Comment by Pfhortune
2 years ago
> I am willing (and believe I am) paying Apple a premium for a well curated and reviewed App Store (vs android)
There is a plethora of evidence that this is not the case. See this recent example: https://techcrunch.com/2024/02/08/a-fake-app-masquerading-as...
(Yes, it was pulled, but that was _after_ the public noticed and LastPass had to issue a warning)
> I just wish they would stop “double dipping “ and charging far in excess of their costs (and in excess of reasonable profit) to the app sellers.
That quarterly growth has to come from somewhere! Line goes up!
> There is a plethora of evidence that this is not the case.
Do you have actual evidence for this claim? Because it's pretty widely accepted that the App Store has higher standards and quality, and you just cited a single case.

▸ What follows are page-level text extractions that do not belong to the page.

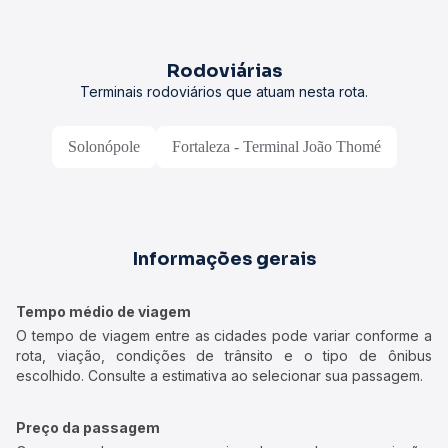
Rodoviárias
Terminais rodoviários que atuam nesta rota.
Solonópole
Fortaleza - Terminal João Thomé
Informações gerais
Tempo médio de viagem
O tempo de viagem entre as cidades pode variar conforme a
rota, viação, condições de trânsito e o tipo de ônibus
escolhido. Consulte a estimativa ao selecionar sua passagem.
Preço da passagem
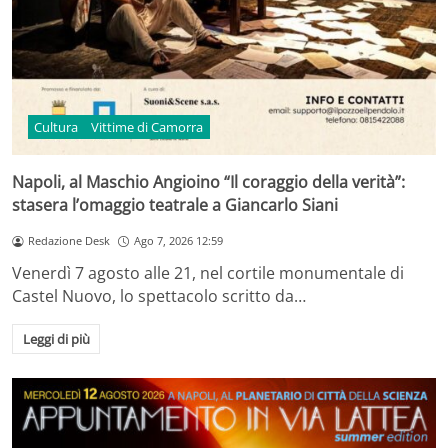
Cultura
Vittime di Camorra
Napoli, al Maschio Angioino “Il coraggio della verità”:
stasera l’omaggio teatrale a Giancarlo Siani
Redazione Desk
Ago 7, 2026 12:59
Venerdì 7 agosto alle 21, nel cortile monumentale di
Castel Nuovo, lo spettacolo scritto da…
Leggi di più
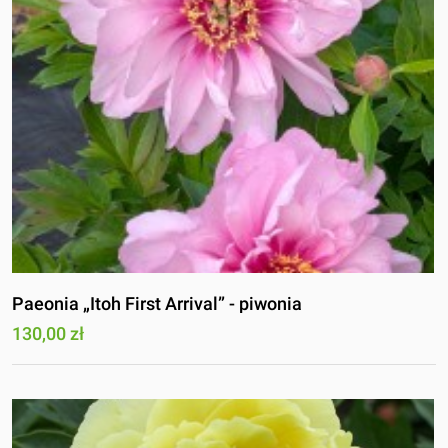
Paeonia „Itoh First Arrival” - piwonia
130,00 zł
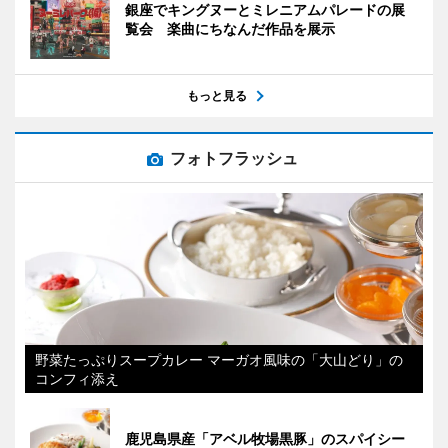
銀座でキングヌーとミレニアムパレードの展
覧会 楽曲にちなんだ作品を展示
もっと見る
フォトフラッシュ
野菜たっぷりスープカレー マーガオ風味の「大山どり」の
コンフィ添え
鹿児島県産「アベル牧場黒豚」のスパイシー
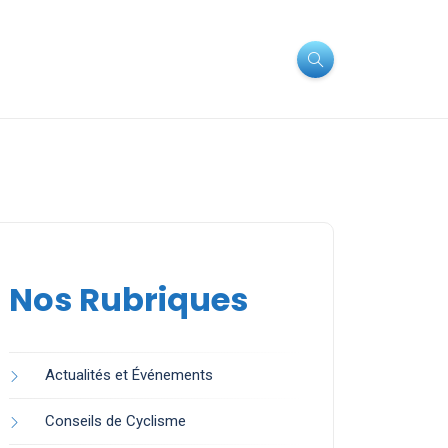
Nos Rubriques
Actualités et Événements
Conseils de Cyclisme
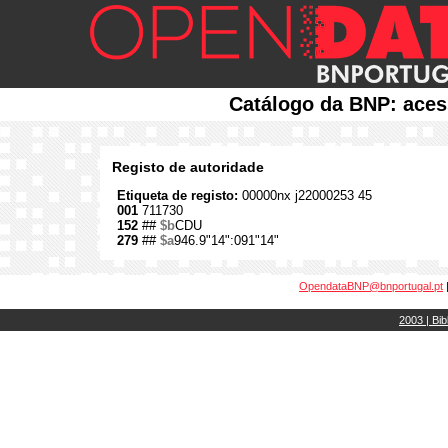
Catálogo da BNP: aces
Registo de autoridade
Etiqueta de registo:
00000nx j22000253 45
001
711730
152
##
$b
CDU
279
##
$a
946.9"14":091"14"
OpendataBNP@bnportugal.pt
2003 | Bib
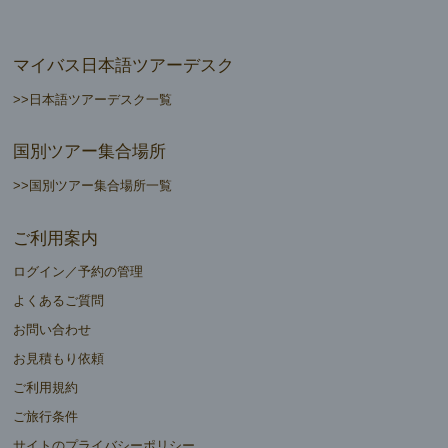
マイバス日本語ツアーデスク
>>日本語ツアーデスク一覧
国別ツアー集合場所
>>国別ツアー集合場所一覧
ご利用案内
ログイン／予約の管理
よくあるご質問
お問い合わせ
お見積もり依頼
ご利用規約
ご旅行条件
サイトのプライバシーポリシー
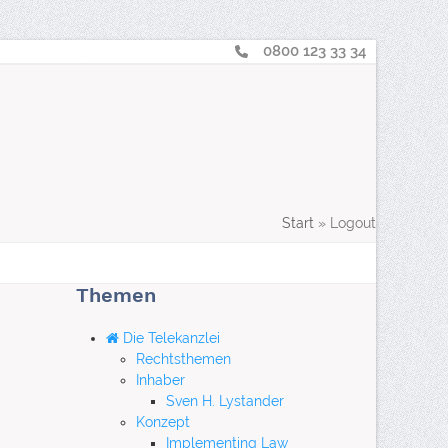
0800 123 33 34
Telearbeit
: Nachhaltig, effizient, professionell
aus der innovativen
„Green Capital“
Hamburg
suche
Login
Start
»
Logout
Themen
Die Telekanzlei
Rechtsthemen
Inhaber
Sven H. Lystander
Konzept
Implementing Law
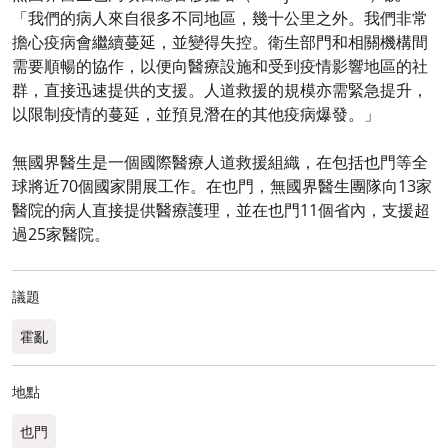
「我們的病人來自很多不同地區，幾十公里之外。我們非常
擔心疫病會繼續蔓延，並變得失控。衛生部門和相關機構間
需要順暢的協作，以便向醫療設施和受到疫情影響地區的社
群，直接迅速提供的支援。人道救援的規模亦需緊急提升，
以限制疫情的蔓延，並預見潛在的其他疫病爆發。」
無國界醫生是一個國際醫療人道救援組織，在包括也門等全
球將近70個國家開展工作。在也門，無國界醫生團隊向13家
醫院的病人直接提供醫療護理，並在也門11個省內，支援超
過25家醫院。
議題
霍亂
地點
也門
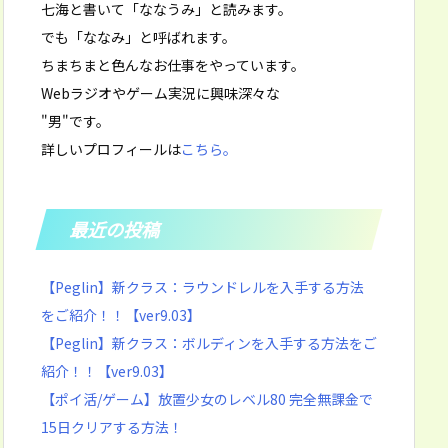
七海と書いて「ななうみ」と読みます。
でも「ななみ」と呼ばれます。
ちまちまと色んなお仕事をやっています。
Webラジオやゲーム実況に興味深々な
"男"です。
詳しいプロフィールは
こちら。
最近の投稿
【Peglin】新クラス：ラウンドレルを入手する方法
をご紹介！！【ver9.03】
【Peglin】新クラス：ボルディンを入手する方法をご
紹介！！【ver9.03】
【ポイ活/ゲーム】放置少女のレベル80 完全無課金で
15日クリアする方法！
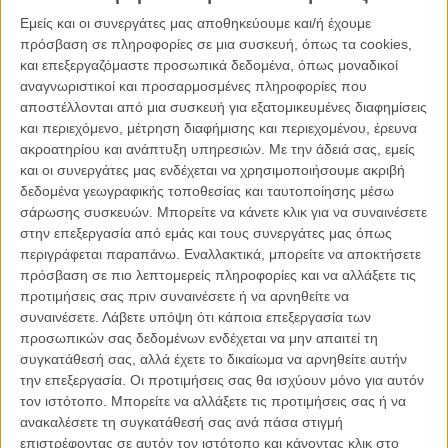
Εμείς και οι συνεργάτες μας αποθηκεύουμε και/ή έχουμε
πρόσβαση σε πληροφορίες σε μια συσκευή, όπως τα cookies,
και επεξεργαζόμαστε προσωπικά δεδομένα, όπως μοναδικοί
αναγνωριστικοί και προσαρμοσμένες πληροφορίες που
αποστέλλονται από μια συσκευή για εξατομικευμένες διαφημίσεις
και περιεχόμενο, μέτρηση διαφήμισης και περιεχομένου, έρευνα
ακροατηρίου και ανάπτυξη υπηρεσιών.
Με την άδειά σας, εμείς
και οι συνεργάτες μας ενδέχεται να χρησιμοποιήσουμε ακριβή
δεδομένα γεωγραφικής τοποθεσίας και ταυτοποίησης μέσω
σάρωσης συσκευών. Μπορείτε να κάνετε κλικ για να συναινέσετε
στην επεξεργασία από εμάς και τους συνεργάτες μας όπως
περιγράφεται παραπάνω. Εναλλακτικά, μπορείτε να αποκτήσετε
πρόσβαση σε πιο λεπτομερείς πληροφορίες και να αλλάξετε τις
προτιμήσεις σας πριν συναινέσετε ή να αρνηθείτε να
συναινέσετε.
Λάβετε υπόψη ότι κάποια επεξεργασία των
προσωπικών σας δεδομένων ενδέχεται να μην απαιτεί τη
συγκατάθεσή σας, αλλά έχετε το δικαίωμα να αρνηθείτε αυτήν
την επεξεργασία. Οι προτιμήσεις σας θα ισχύουν μόνο για αυτόν
τον ιστότοπο. Μπορείτε να αλλάξετε τις προτιμήσεις σας ή να
ανακαλέσετε τη συγκατάθεσή σας ανά πάσα στιγμή
επιστρέφοντας σε αυτόν τον ιστότοπο και κάνοντας κλικ στο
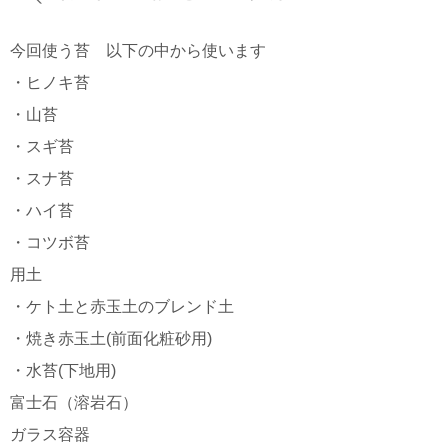
今回使う苔 以下の中から使います
・ヒノキ苔
・山苔
・スギ苔
・スナ苔
・ハイ苔
・コツボ苔
用土
・ケト土と赤玉土のブレンド土
・焼き赤玉土(前面化粧砂用)
・水苔(下地用)
富士石（溶岩石）
ガラス容器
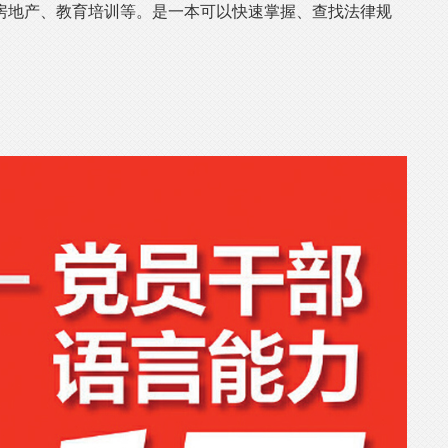
房地产、教育培训等。是一本可以快速掌握、查找法律规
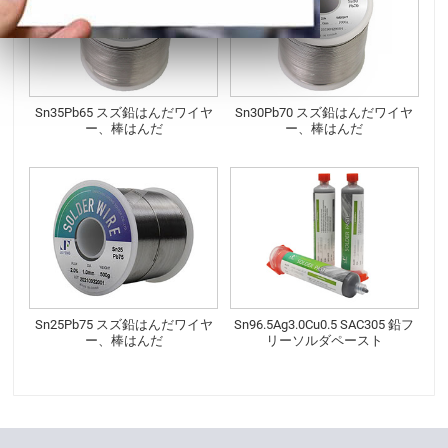
Sn35Pb65 スズ鉛はんだワイヤ
Sn30Pb70 スズ鉛はんだワイヤ
ー、棒はんだ
ー、棒はんだ
Sn25Pb75 スズ鉛はんだワイヤ
Sn96.5Ag3.0Cu0.5 SAC305 鉛フ
ー、棒はんだ
リーソルダペースト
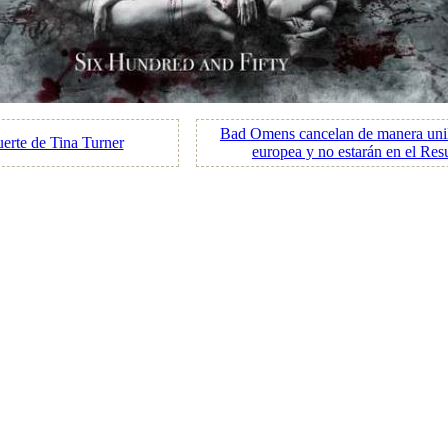
Bad Omens cancelan de manera unila
erte de Tina Turner
europea y no estarán en el Resu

Just recently from HN: - https://news.ycombinator.com/item?id=39685272 - https://news.ycombinator.com/item?id=33797623 - https://news.ycombinator.com/item?id=14526156
10 malicious apps (2022) https://www.macrumors.com/2022/09/26/ios-app-store-ad-fraud/
7 malicious apps (2022) https://lifehacker.com/great-now-the-apple-app-store-has-mal...
18 malicious apps (2019) https://www.wired.com/story/apple-app-store-malware-click-fr...
Up to 4000 malicious apps (2015) https://www.bbc.com/news/technology-34338362
Are you seriously implying Apple catching 17 malware apps in 2022 means the App Store isn’t safer than being able to download whatever you want from the internet?
1 reply →
App review is a kid in China with an iPad playing with the app for 3-4 minutes. That's not worth a 30% cut of all app proceeds.
It's always easy to show that something isn't perfect: just find a counterexample.
It's also easy to multiply that tactic by insinuating that this means that it isn't good, or isn't better than the competition. Which is what you're doing here.
That tends to happen when your entire argument hinges on something being (close to) perfect, like the app store review process.